Knowing When To Say When.

Looking back at my Training Peaks logs, the last few months have not been easy for me as a cyclist.
 
I've ridden a roller coaster of illness. I'd take a day off, rest and recover, and then hit it again. For a day or week I would feel fine, then I'd crash again. I couldn't consistently hit targets, overdoing it out of overenthusiasm or underperforming from fatigue. To try to shake this pattern, I'd take a couple days off, only falling further behind and trigger a frenzy of activity that would start the whole cycle again. It didn't matter if it was an easy week or a hard week, I'd struggle just to keep my head above water.
 
Eventually it got into my head, and the enthusiasm exited the same door my energy levels left open on their way out.
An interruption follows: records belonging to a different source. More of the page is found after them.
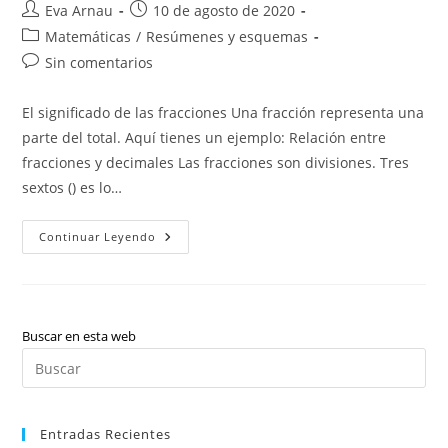
Autor
Publicación
Eva Arnau
10 de agosto de 2020
de
de
Categoría
Matemáticas
/
Resúmenes y esquemas
la
la
de
Comentarios
Sin comentarios
entrada:
entrada:
la
de
entrada:
la
El significado de las fracciones Una fracción representa una
entrada:
parte del total. Aquí tienes un ejemplo: Relación entre
fracciones y decimales Las fracciones son divisiones. Tres
sextos () es lo…
Fracciones
Continuar Leyendo
Y
Operaciones
Combinadas
Buscar en esta web
Pul
Es
par
Entradas Recientes
cer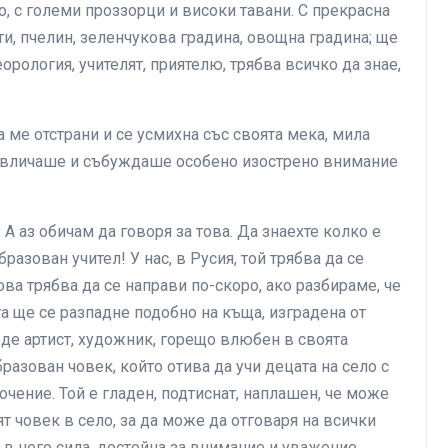
о, с големи проззорци и високи тавани. С прекрасна
и, пчелин, зеленчукова градина, овощна градина; ще
орология, учителят, приятелю, трябва всичко да знае,
 ме отстрани и се усмихна със своята мека, мила
ривличаше и събуждаше особено изострено внимание
 А аз обичам да говоря за това. Да знаехте колко е
разован учител! У нас, в Русия, той трябва да се
ва трябва да се направи по-скоро, ако разбираме, че
 ще се разпадне подобно на къща, изградена от
ъде артист, художник, горещо влюбен в своята
образован човек, който отива да учи децата на село с
очение. Той е гладен, подтиснат, наплашен, че може
ят човек в село, за да може да отговаря на всички
 в него сила, достойна за внимание и уважение,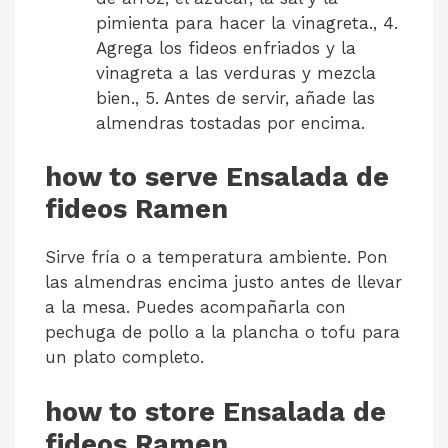
pimienta para hacer la vinagreta., 4.
Agrega los fideos enfriados y la
vinagreta a las verduras y mezcla
bien., 5. Antes de servir, añade las
almendras tostadas por encima.
how to serve Ensalada de
fideos Ramen
Sirve fría o a temperatura ambiente. Pon
las almendras encima justo antes de llevar
a la mesa. Puedes acompañarla con
pechuga de pollo a la plancha o tofu para
un plato completo.
how to store Ensalada de
fideos Ramen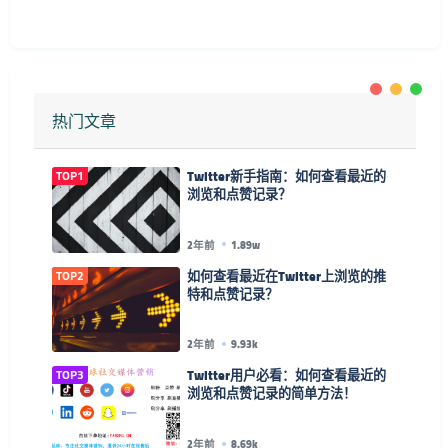
热门文章
TOP1
Twitter新手指南：如何查看最近的
浏览和点赞记录？
2年前
1.89w
TOP2
如何查看最近在Twitter上浏览的推
特和点赞记录？
2年前
9.93k
TOP3
Twitter用户必看：如何查看最近的
浏览和点赞记录的简单方法！
2年前
8.69k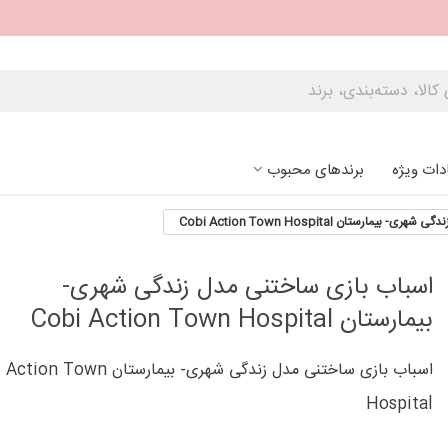
دات ویژه
برندهای محبوب
مارستان Cobi Action Town Hospital
اسباب بازی ساختنی مدل زندگی شهری-
بیمارستان Cobi Action Town Hospital
اسباب بازی ساختنی مدل زندگی شهری- بیمارستان wn
Hospital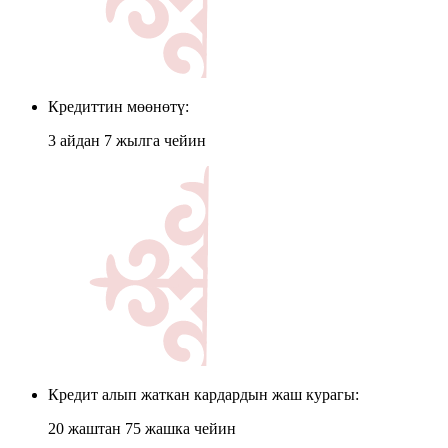
Кредиттин мөөнөтү:
3 айдан 7 жылга чейин
Кредит алып жаткан кардардын жаш курагы:
20 жаштан 75 жашка чейин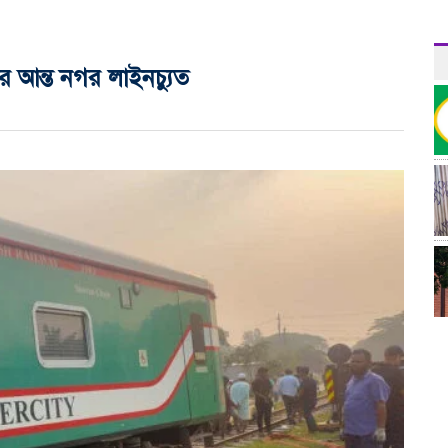
 আন্ত নগর লাইনচ্যুত
র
Getting up early in the morning to get on the trainer or kitting up after a stressful day of work instead of climbing back in bed became a battle I lost more than I'd care to admit. Even when I wasn't sick, someone in the house was, or we had a commitment that gave me a convenient excuse to blow off yet another workout.
 
Along with the deteriorating health and mental state, I started to pack on the pounds. When I'm sick, comfort food is what I want, and for me comfort means "easy/processed/high calorie/wrapped in plastic". I tried every trick I knew to flip the switch, munching on healthier alternatives and trying to moderate my portion sizes. It would cause a horrible binge every time, the kind that would make even Honey Boo Boo question my dietary choices. I'm heavier than I have been in years, and I'm not proud of that either.
 
Yesterday I sent Janice an email telling her I was considering suspending any sort of structured training. Then again, I guess when you don't follow the plan you can't really call it "structured". Despite her best efforts, I haven't been living up to my part of the bargain, and I feel like I need to do something radical to turn things around. I'm fairly sure this season is shot before it even starts, but I'm looking towards the future- the long game. I don't want to be one of those guys who burns out after a few years of racing and never pins on a number again. I really like racing, even if I don't have the motivation or physical condition to train for it at the moment. I feel like if I keep flailing along like I am, I'll end up even more bitter and frustrated than I am on my best days.
 
I think I need sun and miles under my wheels. I need to hit it when the mood strikes and lay off when it doesn't, without feeling like I'm letting anyone down. I'll still watch the clock and the Garmin, because that's how I'm wired, but if the big effort comes on Tuesday instead of Friday, I'll just be happy it ever showed up at all. I may peak for races, and I may crash spectacularly- it will add to the mystery. Maybe lining up without expectations will allow me to develop new skills or try things I wouldn't normally attempt.
 
I'll probably just get dropped a lot.
 
No matter.
 
I think this needs to be the year I "go play bikes".